The humans are making their world regardless of technology. To understand this we must re-unite our young and elder selves, to combine that early sense of mystery with the wisdom of age. We must heal ourselves before we can unite with others. Then we’ll be able to speak to people of all ages, because we shall be those ages.
We do not exist because of technology; we do not labour on the Earth because of technology; we come first. We precede and supersede technology.
It is to stop us that they poison our ears with Net Zero-Zero Covid to cast carbon as evil and people as diseased, to frame us in opposition to nature. The farmer in Grant Wood’s painting does not need government. He asks for no “positive rights” granted by the state or corporations. His only right he draws from his creator, who made it conditional upon living in peace. It is not the farmer and his horses who pump pollution on a scale that threatens life. He never invented Roundup or asked for the crowded cities of factory workers. Nor culled them from time to time in war. It was the people who owned the production lines who did that.
If a decade ago, we had turned on the bankers and said, stuff your credit and your production lines it would have scared the bankers witless. They would have used the government to force you to borrow — what do you think the student loans are, if not forced borrowing?

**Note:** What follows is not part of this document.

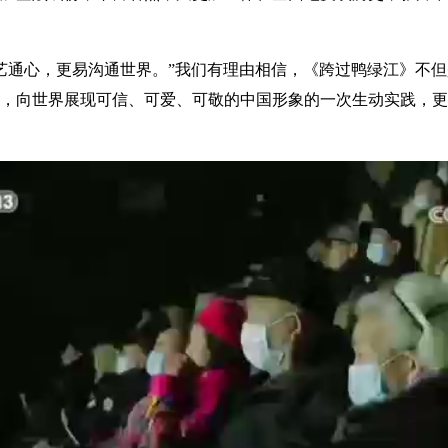
通心，更易沟通世界。”我们有理由相信，《跨过鸭绿江》不但
，向世界展现可信、可爱、可敬的中国形象的一次生动实践，更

So don’t be a fool and ask for even more, in a Che Guevara T-shirt clutching your iPhone and shouting, “What do we want? Mortgages. When do we want them? Now.” Work on different ways to co-habit and share. Anything but give to the bankers. Why take their loan — they’ve already told you their plan: you’ll be happy with nothing.
Be contrary, Mary. If you take everything the governments and the bankers say, and you do the opposite, you’re taking a few steps in the right direction.
If you are young, imagine looking back at your life. If you are elder, look ahead. Shakespeare said we have seven ages. We’ll do just fine if we focus on two and bring our younger and our elder selves together.